To Anyone Reading This
If you are going through a hard time right now, I want you to know: this too shall pass. It may not pass quickly, and it may not pass quietly — but it will change. Life can become beautiful again, even if you cannot see it yet. If my story reminds you that hope still exists, then I have already connected with you in the way I always hoped to.
I do not paint darkness because I am lost in it. I paint darkness because I know what it is. I paint light because I know what it means to find it again.
Every piece begins with the highlights first.
That is the truth underneath everything I create.
The light was always there. The darkness never owned it.
And neither did it own me.
About THE MISSION
At Ashley Karno Contemporary Art, my work is rooted in the belief that healing is possible, even after seasons of pain, fear, grief, or uncertainty.
Painting became a place where I could breathe, process, and transform what I had survived into something meaningful. Because of that, healing through art is not just part of my story — it is part of my mission.
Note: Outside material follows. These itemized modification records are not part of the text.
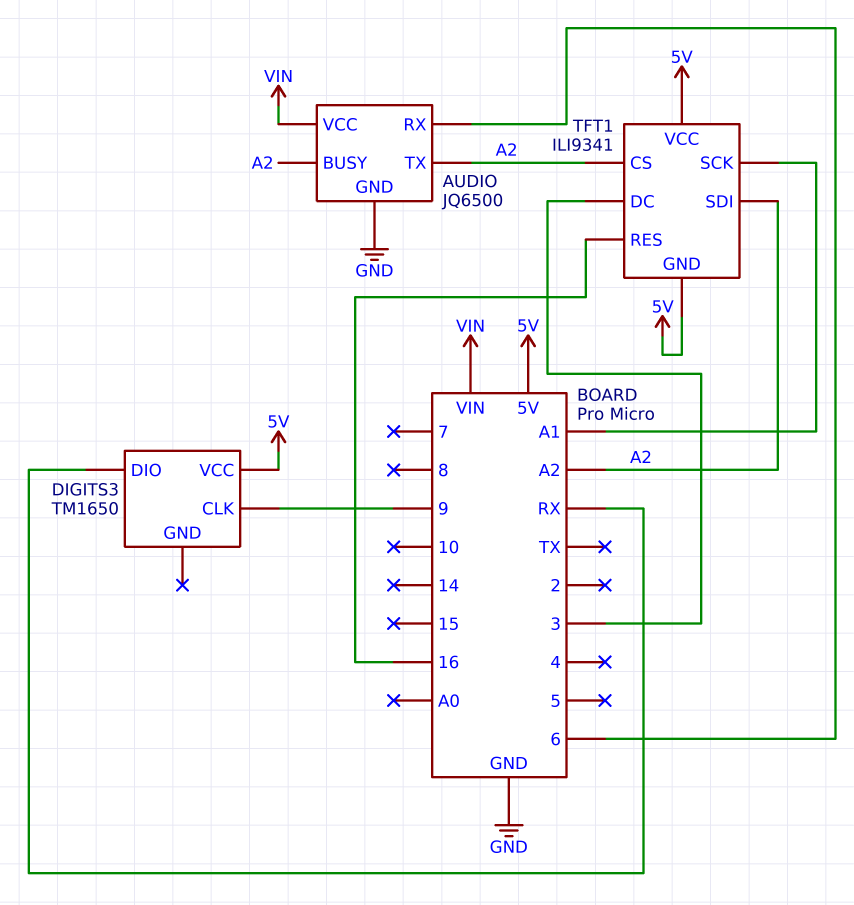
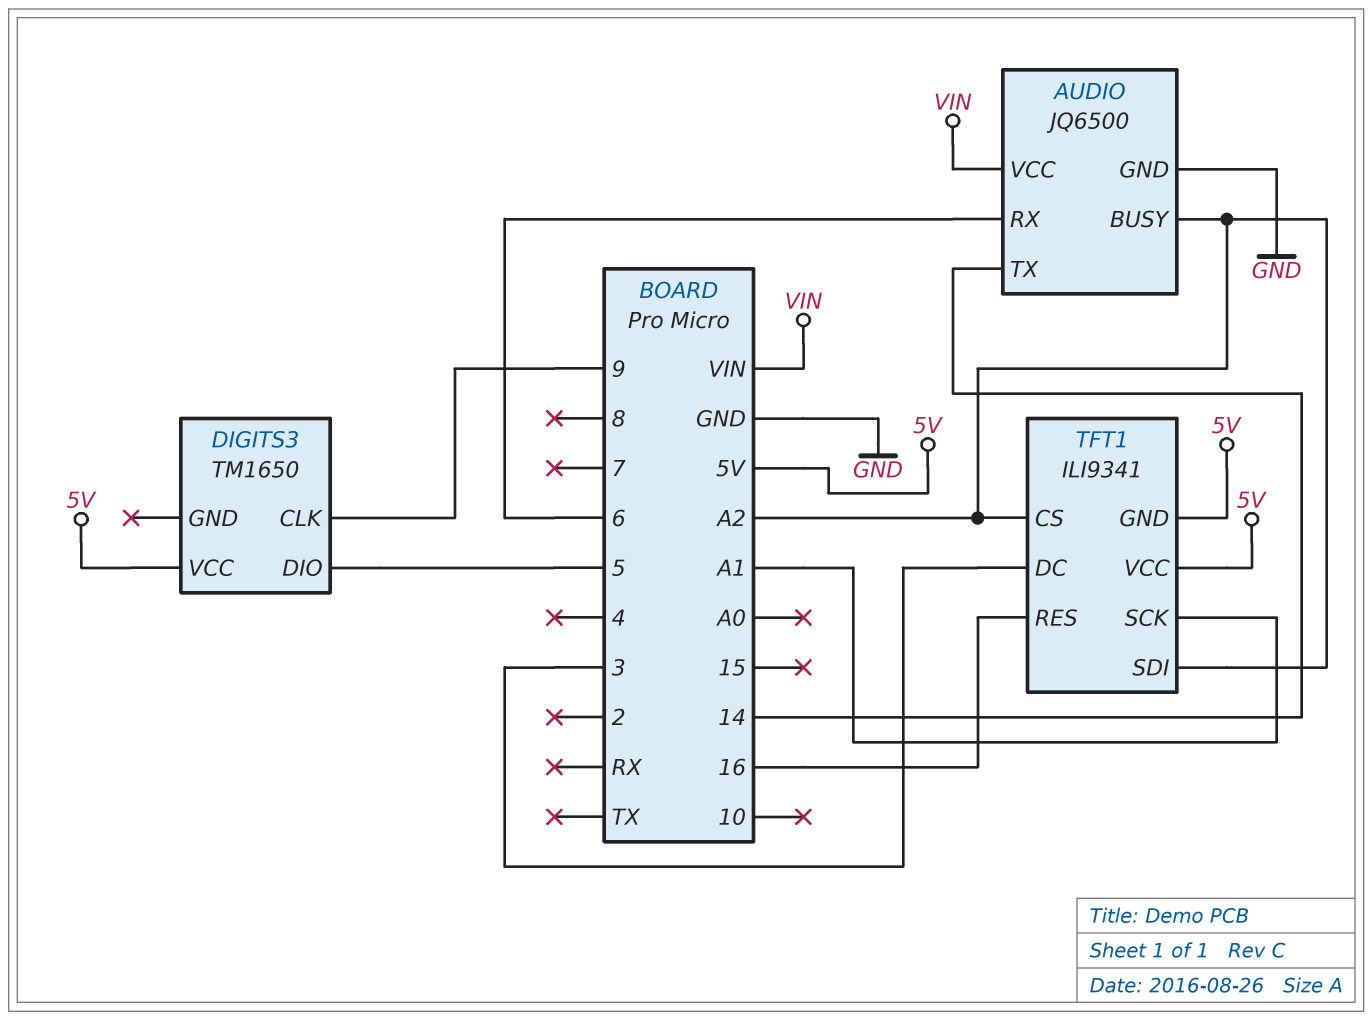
AUDIO pin TX: A2 -> 14
DIGITS3 pin DIO: RX -> 5

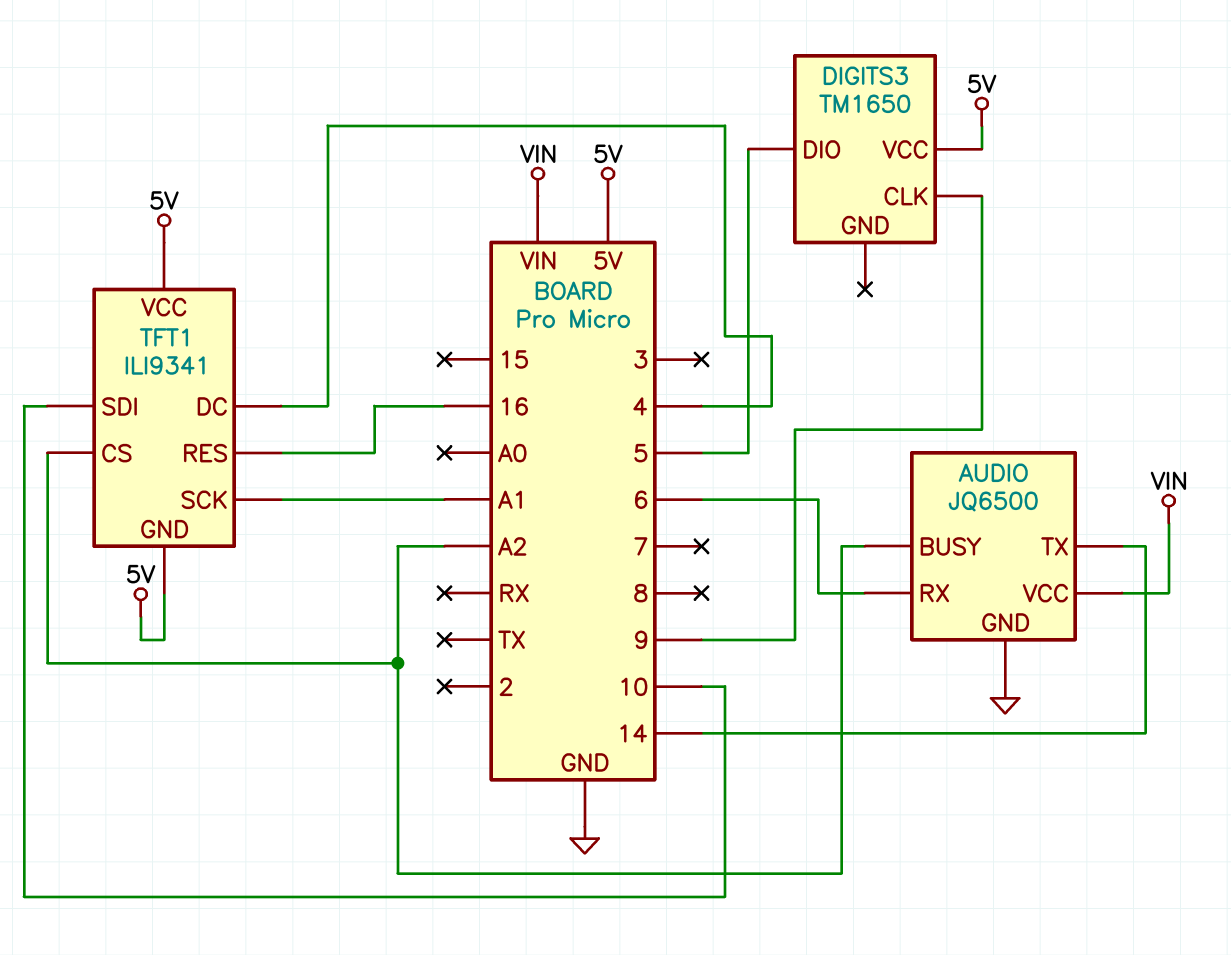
TFT1 pin DC: 3 -> 4
TFT1 pin SDI: A2 -> 10

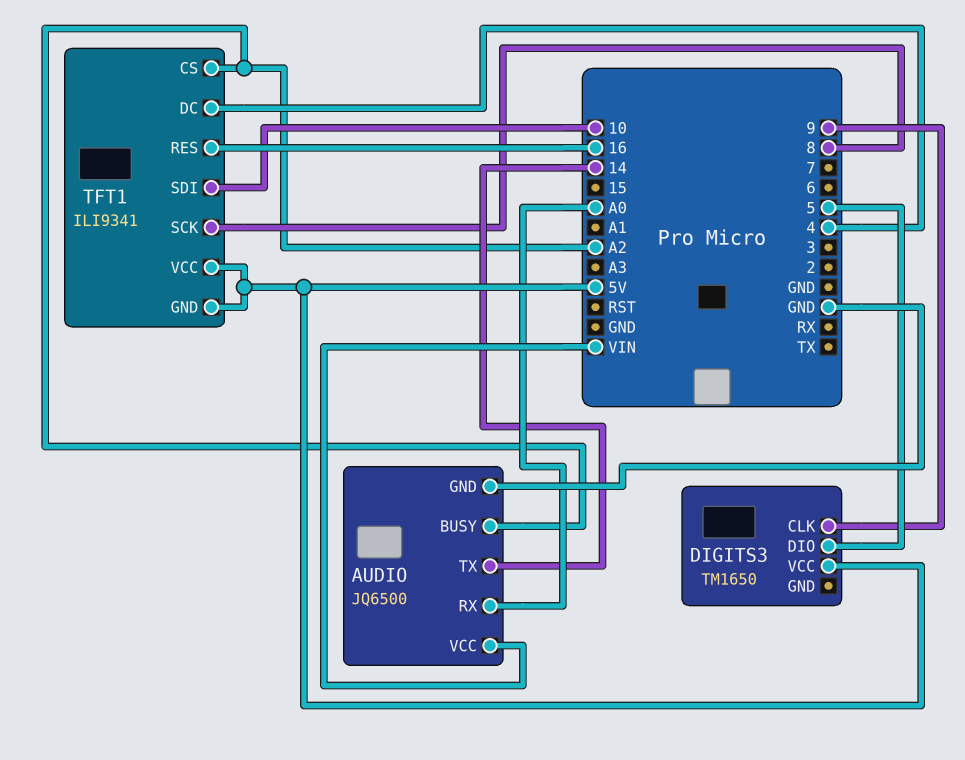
AUDIO pin RX: 6 -> A0
TFT1 pin SCK: A1 -> 8

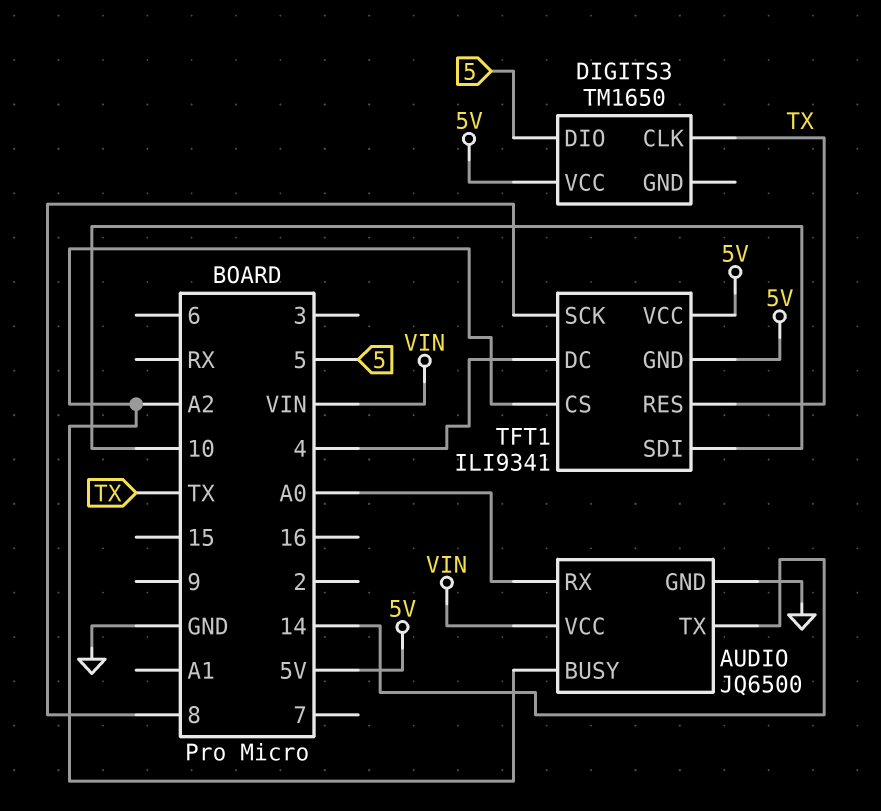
DIGITS3 pin CLK: 9 -> TX
TFT1 pin RES: 16 -> TX

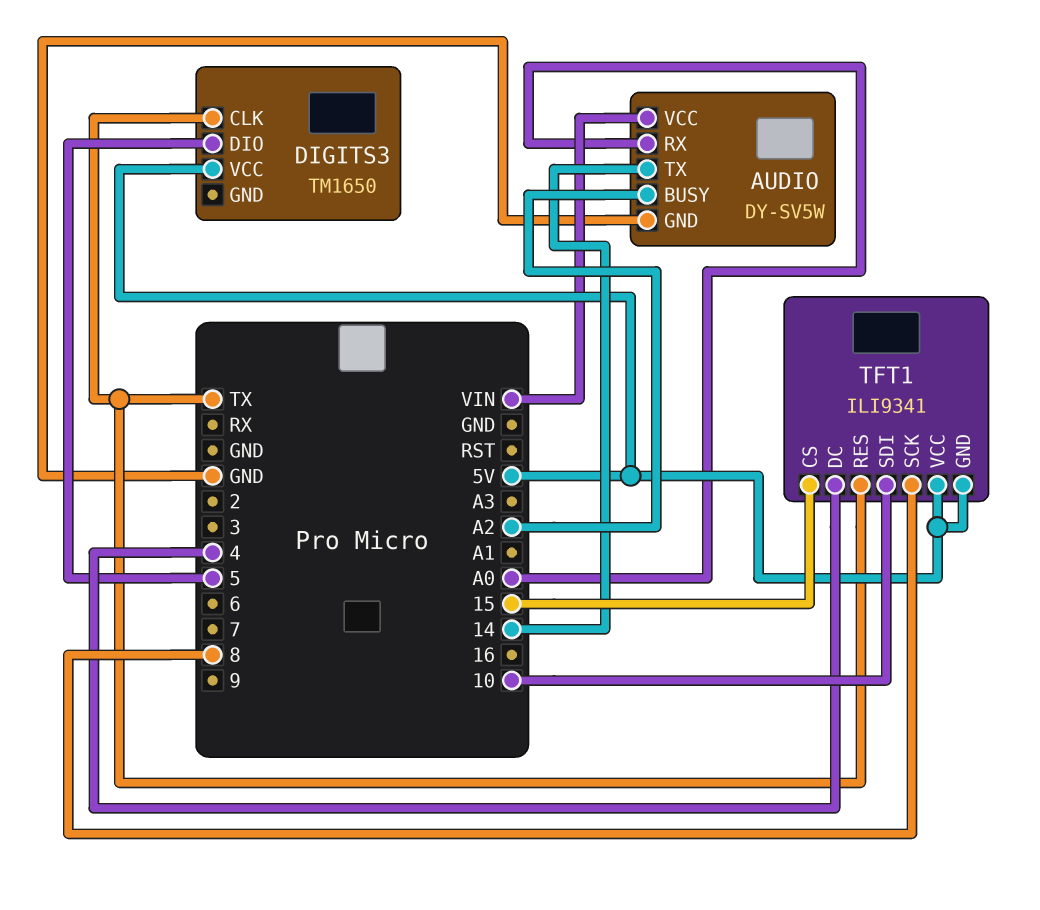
AUDIO: JQ6500 -> DY-SV5W
TFT1 pin CS: A2 -> 15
A portion of proceeds from my artwork supports organizations that help individuals, children, and families find safety, advocacy, and hope during some of the most difficult moments of their lives. FavorHouse of Northwest Florida provides support and services for survivors of domestic violence, while Gulf Coast Kid’s House serves children and families affected by abuse through a child-focused advocacy model.
Through this work, my hope is to create beauty that reaches beyond the canvas — art that connects, uplifts, and helps carry light into places where it is needed most.
10% of proceeds from all art sales are donated to FavorHouse of Northwest Florida and Gulf Coast Kid’s House.